Aside from the polemics, one of the most delightful essays, “Wondrous Love,” (also a favorite American hymn of mine), speaks of the power of many of the old American hymns. I was caught off guard, however, by her comments about one that hasn’t particularly been a favorite because it seemed a bit sentimental, “I Come to the Garden.” She writes:
“The old ballad in the voice of Mary Magdalene, who ‘walked in the garden alone,’ imagines her ‘tarrying’ there with the newly risen Jesus, in the light of a dawn which was certainly the most remarkable daybreak since God said, Let there be light.’ The song acknowledges this with fine understatement: ‘The joy we share as we tarry there/None other has ever known.’ Who can imagine the joy she would have felt? And how lovely it is that the song tells us the joy of this encounter was Jesus’s as well as Mary’s. Epochal as the moment is, and inconceivable as Jesus’s passage from death to life must be, they meet as friends and rejoice together as friends. This seems to me as good a gloss as any on the text that tells us God so loved the world, this world, our world” (p. 125).
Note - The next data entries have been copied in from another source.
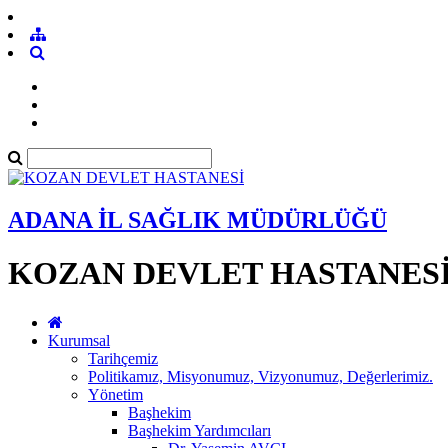
ADANA İL SAĞLIK MÜDÜRLÜĞÜ
KOZAN DEVLET HASTANES
Kurumsal
Tarihçemiz
Politikamız, Misyonumuz, Vizyonumuz, Değerlerimiz.
Yönetim
Başhekim
Başhekim Yardımcıları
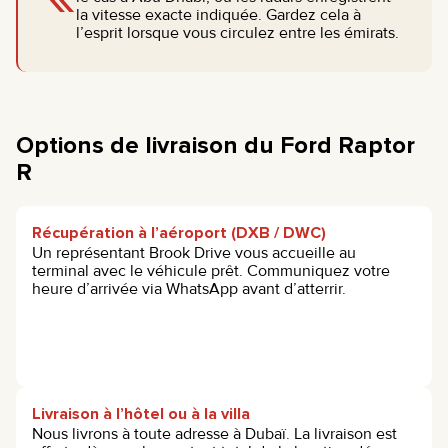
la vitesse exacte indiquée. Gardez cela à
l’esprit lorsque vous circulez entre les émirats.
Options de livraison du Ford Raptor
R
Récupération à l’aéroport (DXB / DWC)
Un représentant Brook Drive vous accueille au
terminal avec le véhicule prêt. Communiquez votre
heure d’arrivée via WhatsApp avant d’atterrir.
Livraison à l’hôtel ou à la villa
Nous livrons à toute adresse à Dubaï. La livraison est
I will never think of this gospel passage nor hear this song in quite the same way again! She does turn later in the essay to things political and makes an interesting observation that we often close public messages with “God bless America” but rarely do we affirm how God has blessed America–that we may have far more cause for gratitude than we often acknowledge.
This essay illustrates something that I encountered in a number of these essays. Where Robinson begins, and where she ends, and how she gets there is often a circuitous process. One feels you are on a ramble, perhaps a marvelous and sparkling ramble, and in the end, you can see how the various stages of the journey all connect, but this is often not where one starts, or necessarily where one expected to have gone.
Robinson’s is a distinctive voice. On many things, she sounds a bit the Obama liberal and in fact speaks critically of one of my favorite commentators, David Brooks. And then she writes of Calvin, and Moses, and takes on forces from Freud and Skinner to the new atheists. I suspect just about everyone gets mad at her at points! Perhaps the best explanation, and a good place to end, are her opening words, in the essay “Freedom of Thought”:
“Over the years of writing and teaching, I have tried to free myself of constraints I felt, limits to the range of exploration I could make, to the kind of intuition I could credit. I realized gradually that my own religion, and religion in general, could and should disrupt these constraints, which amount to a small and narrow definition of what humans are and how human life should be understood” (p. 3).